The lawsuit states that Mountain Comprehensive Health Corp. and nine pharmacies billed more than allowed for providing prescription drugs to people covered by federal insurance and charged people covered by federal programs more than they charged patients who paid cash.

L.M. "Mike" Caudill, chief executive officer of Mountain Comprehensive Health, says the company had not been served with the lawsuit and could not comment on allegations. He assured that the company followed rules and regulations at all levels.


Kenton County approves Covington needle exchange program

COVINGTON, Ky. (AP) — A needle exchange program in Covington has moved another step closer to reality.

Media outlets report that Kenton County Fiscal Court on Tuesday unanimously approved a plan for a mobile unit in the city.

The Northern Kentucky Board of Health must still approve the plan, which also includes a condition that Boone and Campbell counties be required to join the effort against needle sharing.
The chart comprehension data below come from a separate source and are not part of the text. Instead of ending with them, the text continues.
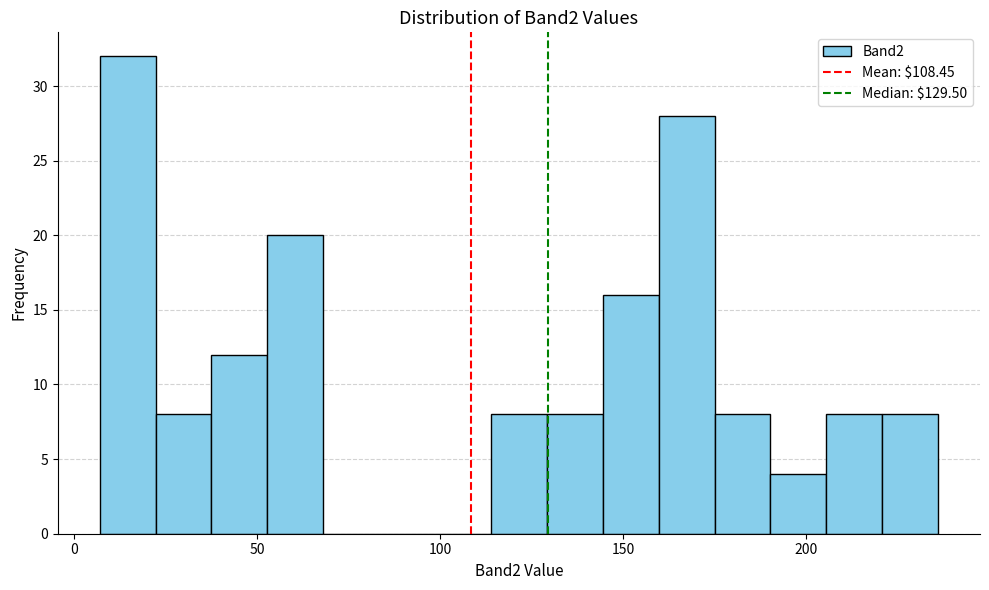

Around what value on the x-axis is the tallest bar? Give the approximate position of its centre, as read against the axis.

15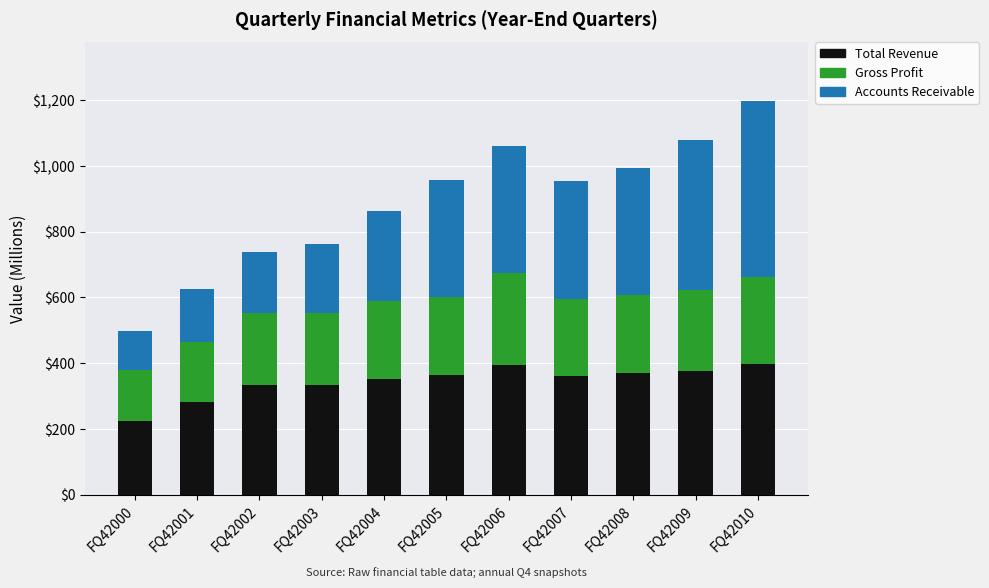

What is the total value across all series at FQ42005?

956.9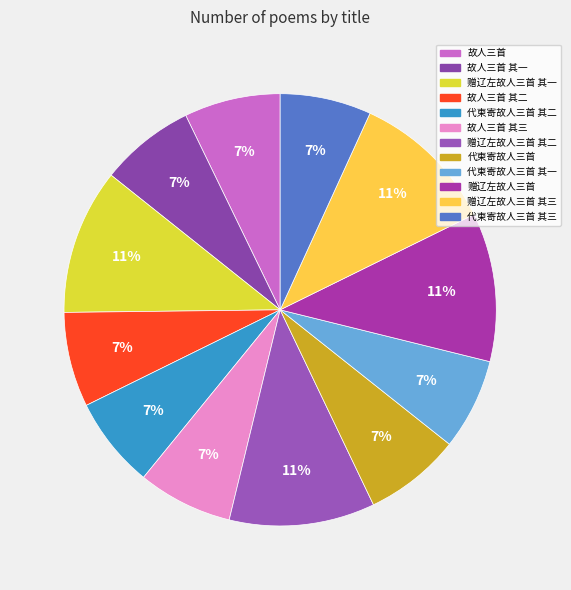

Count the number of slices in the pie.

12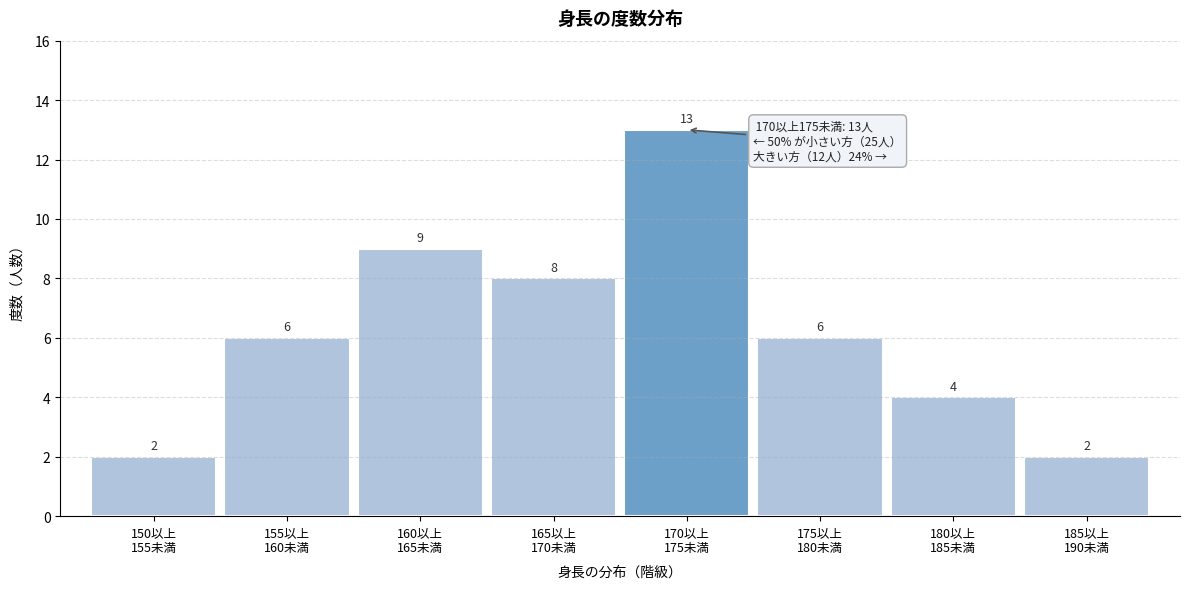

Reading right to left, extract all data points from this chart.

2	4	6	13	8	9	6	2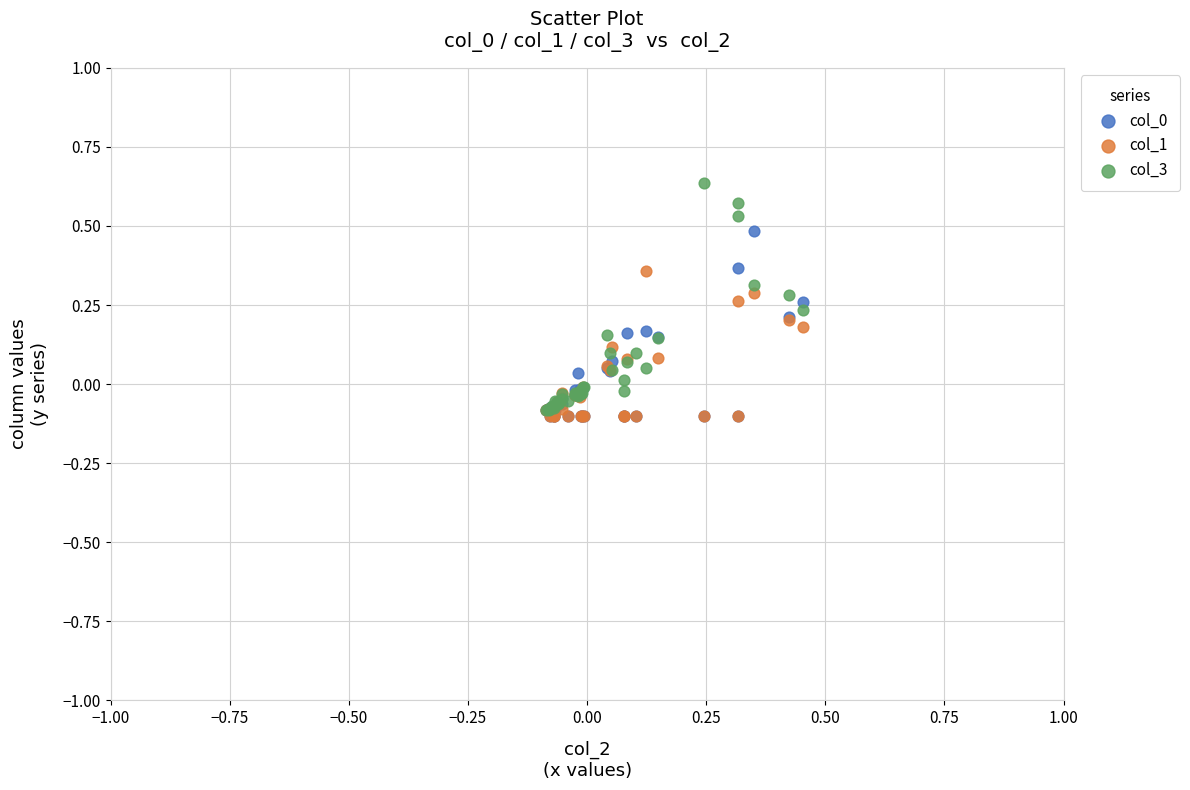

Which series reaches the maximum Y coordinate?

col_3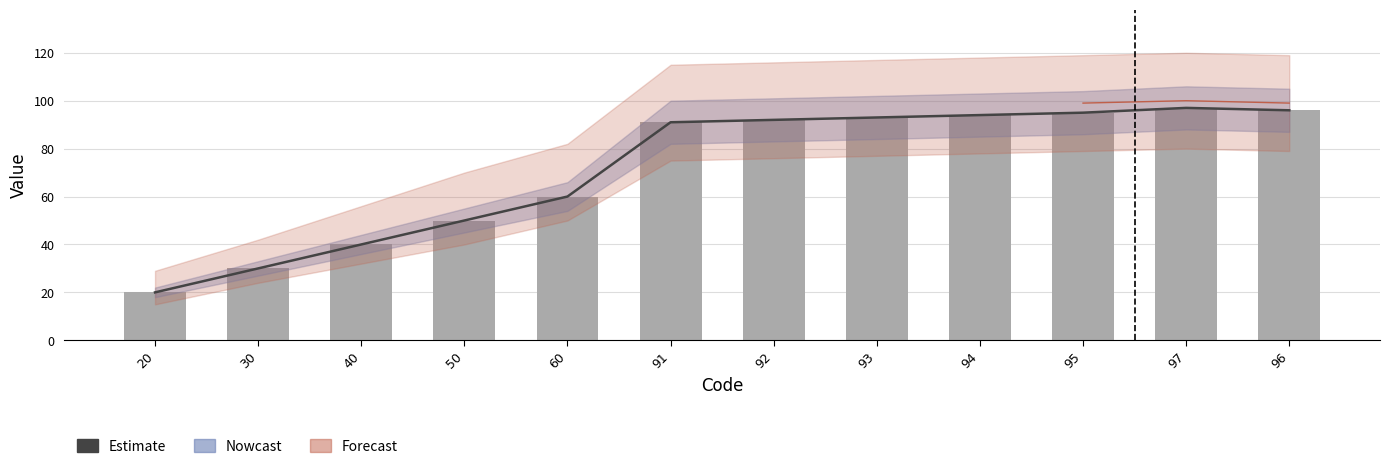

What is the smallest value displayed?

20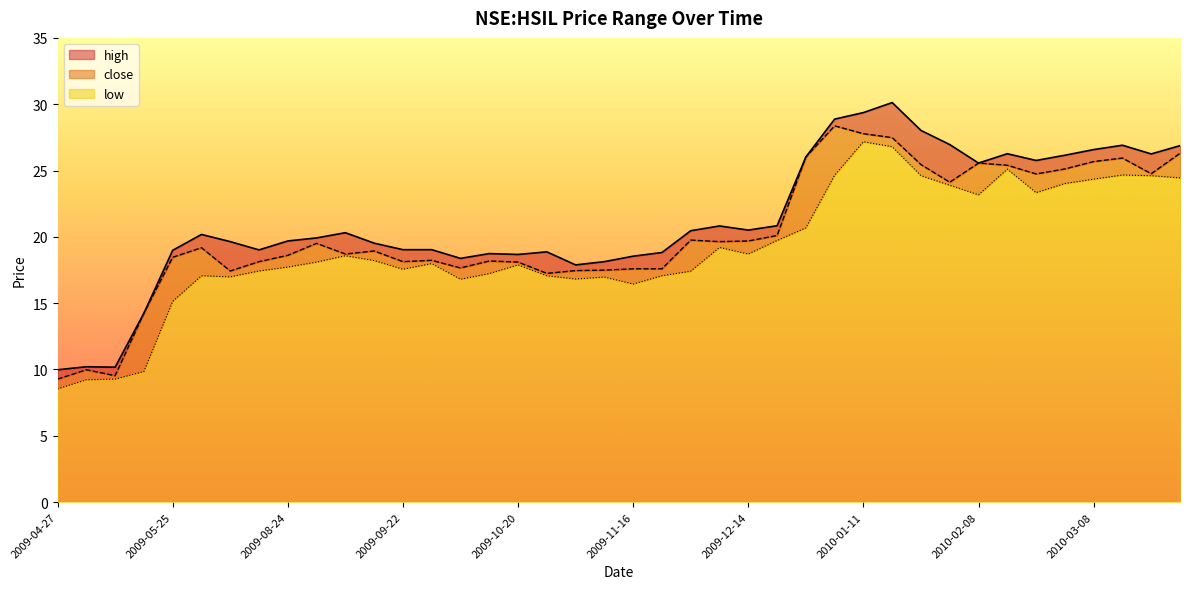

Does the chart have visible grid lines?

No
The Northern Kentucky Health Department has been trying to establish the exchanges in its district at four health centers — Williamstown, Covington, Newport and Florence — in order to help curb soaring hepatitis C rates in northern Kentucky, which has a rate nearly 20 times higher than the nation.

So far, Williamstown is the region's only health center to launch a needle exchange program.